Problems and prospects of current studies on the microecology of tongue coating

Total bacterial count on the tongue coating and the content of lysozyme were decreased after cure of acute pancreatitis (AP) [18]. The microbiota imbalance on the lingual surface was related to the changes in the tongue coating. AP patients had a thick tongue coating and increased in Gram-negative anaerobic bacilli [18]. Zhu et al. [19] prepared tongue coating smears for microscopic examination after Gram-staining to set the quantitative criteria for analyzing the microbiota on the tongue coating of patients with damp-heat syndrome. They discovered that the total bacterial count was higher in damp-heat syndrome’s yellow-dense tongue coating than in the normal white-greasy coating. Another study [20] diagnosed patients suffering from diarrhea-predominant irritable bowel syndrome, through microscopic examination of tongue coating smears to be a pi and wei’s shi-re (damp-heat) syndrome. Denaturing gel gradient electrophoresis (DGGE) was increasingly used in tongue coating studies. Fei et al. [21] discovered high similarity in DGGE analysis among different samples from the patients with lung cancer, indicating that the type of tongue coating was similar in the composition of microbial flora. 16S rRNA-DGGE was used to investigate the microbial changes in chronic gastritis patients’ greasy tongue coating, and found a new species of bacteria closely associated with the generation of greasy tongue coating [22]. The new species has a nearest neighbor Moraxella catarrhalis with a similarity of 96.2%. The microbial changes in the oral cavity could be one of the causes of the generation of greasy tongue coating. In addition, research on the relationship between TCM and tongue coating using the tongue coating rating scale found that a Jianpishenshi decoction changed the intestinal microecology and tongue coating of the patients with pi-xue (spleen-deficiency) syndrome [23].

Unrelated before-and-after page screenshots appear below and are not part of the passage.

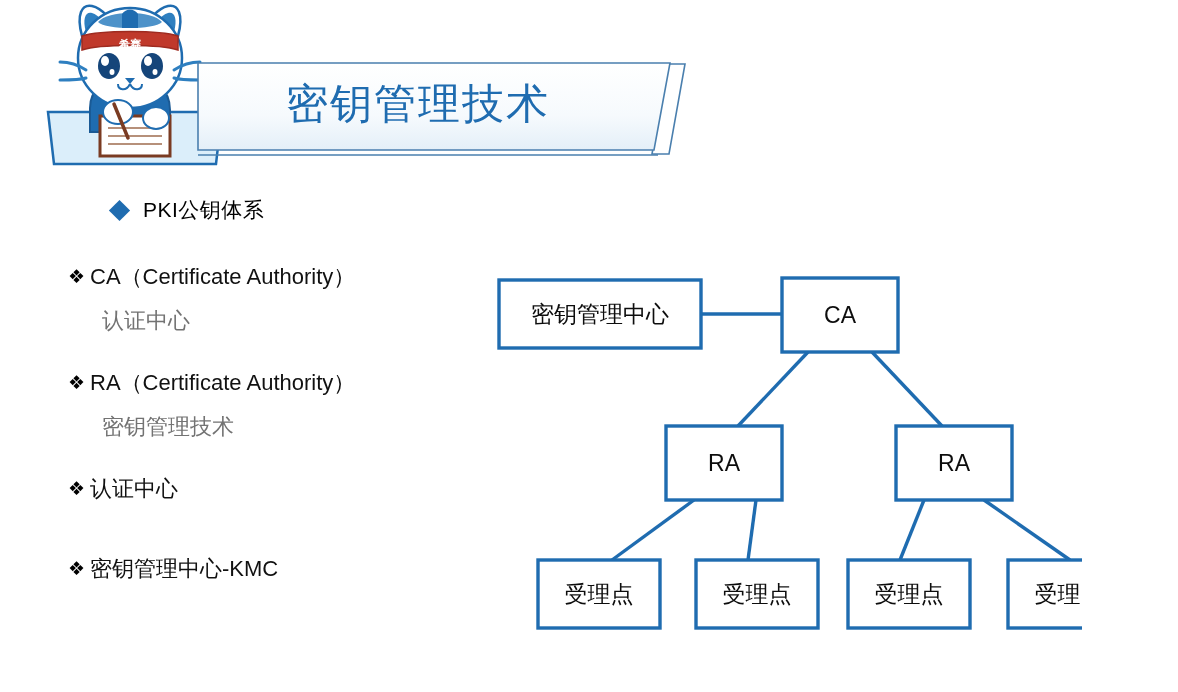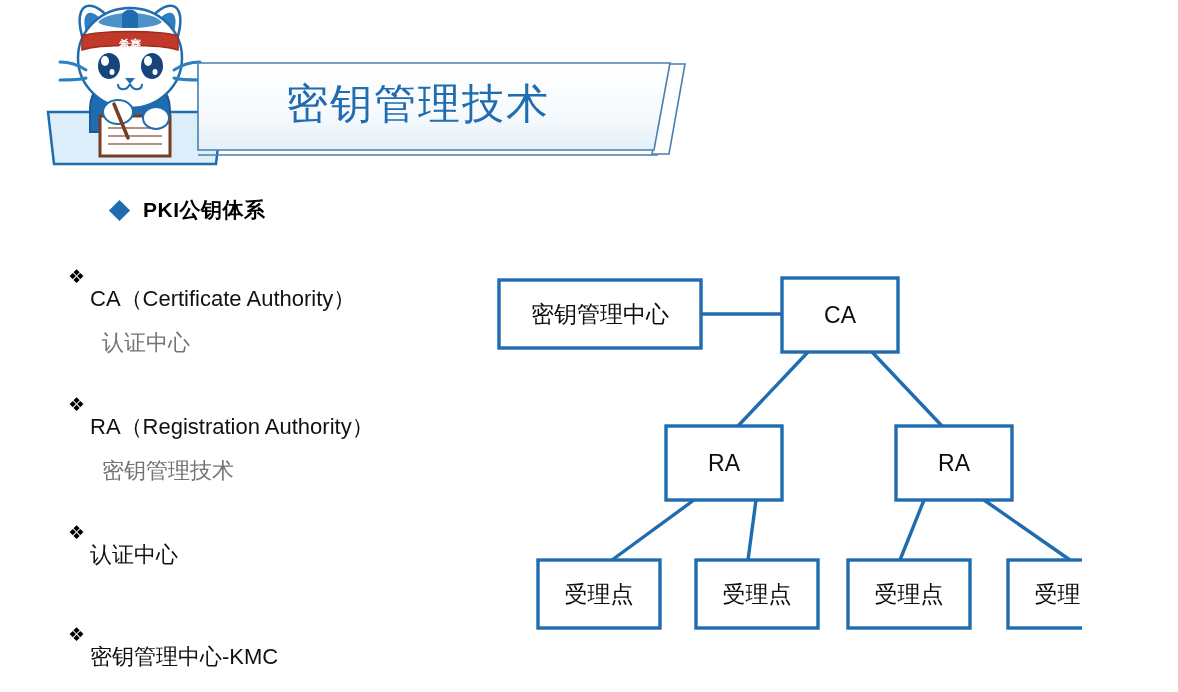--- a/index.html
+++ b/index.html
@@ -71,42 +71,41 @@
   .diamond-bullet {
     width: 15px;
     height: 15px;
     background: #1f6cb0;
     transform: rotate(45deg);
     margin-right: 16px;
     flex: 0 0 auto;
   }
   .section-head-label {
     font-size: 21px;
-    font-weight: bold;
+    font-weight: normal;
     color: #000000;
     letter-spacing: 0.5px;
   }
   .bullet-row {
     display: flex;
     align-items: flex-start;
     margin-bottom: 14px;
   }
   .flower-bullet {
     flex: 0 0 auto;
     width: 22px;
     font-size: 19px;
     color: #000000;
     line-height: 30px;
   }
   .bullet-text {
     font-size: 22px;
     color: #111111;
     line-height: 30px;
     white-space: nowrap;
-    margin-top: 22px;
   }
   .sub-line {
     font-size: 22px;
     color: #737373;
     line-height: 30px;
     margin: 0 0 14px 34px;
     white-space: nowrap;
   }
   .spacer-lg { height: 18px; }
 
@@ -205,21 +204,21 @@
 
     <div class="bullet-row">
       <span class="flower-bullet">❖</span>
       <span class="bullet-text">CA（Certificate Authority）</span>
     </div>
     <div class="sub-line">认证中心</div>
     <div class="spacer-lg"></div>
 
     <div class="bullet-row">
       <span class="flower-bullet">❖</span>
-      <span class="bullet-text">RA（Registration Authority）</span>
+      <span class="bullet-text">RA（Certificate Authority）</span>
     </div>
     <div class="sub-line">密钥管理技术</div>
     <div class="spacer-lg"></div>
 
     <div class="bullet-row">
       <span class="flower-bullet">❖</span>
       <span class="bullet-text">认证中心</span>
     </div>
     <div class="spacer-lg"></div>
     <div class="spacer-lg"></div>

First, few modern experimental techniques ‘have been employed by the studies of the microecology of tongue coating such as bacteria cultures and microscopic examination. Conventional bacteria cultures and microscopic examination of smears are inadequate to analyze large sizes of samples [24]. Second, the sample collection was not systematic [25]. The lack of objective judgment of “zheng” makes eliminating individual differences and differences between TCM doctors difficult. The diseases of different internal organs would be reflected in different regions (Figure 1), such as the tongue tip for xin (heart) and fei (lung) that belong to upper-jiao, middle tongue for pi and wei that belong to middle-jiao, tongue root for shen (kidney) that belongs to lower-jiao, and lateral tongue for gan (liver) and dan (gallbladder). It is necessary to establish a standard process for collecting tongue coating samples to ensure the comparability of samples collected from different patients.

First, inclusion and exclusion criteria for sampling collection should be established. Second, non-culture-based bacteriological technology, like 16sRNA-DGGE [26], 2S-DGGE [27], RFLP-PCR [28], and RAPD-PCR [29], should be used for bacterial component analyses, and floral structural relation analyses, and flora network analysis (Figure 2).

Bai et al. [30] analyzed tongue-coating microbiomes and their relationships with tongue diagnosis, proposing a method of zheng discrimination before Kanawong et al.[31], by a machine learning algorithm with a color space set of features. Lo et al. [32] proposed standardization of zheng by determining the regions in which the samples were distributed on the tongue dorsa and fixing the sample collection region. Bai et al. [30] applied the next-generation sequencing methods to analyze tongue coating samples via bacterial 16sRNA V6 regions and analyzed the network of operational taxonomic units and microecology of zheng.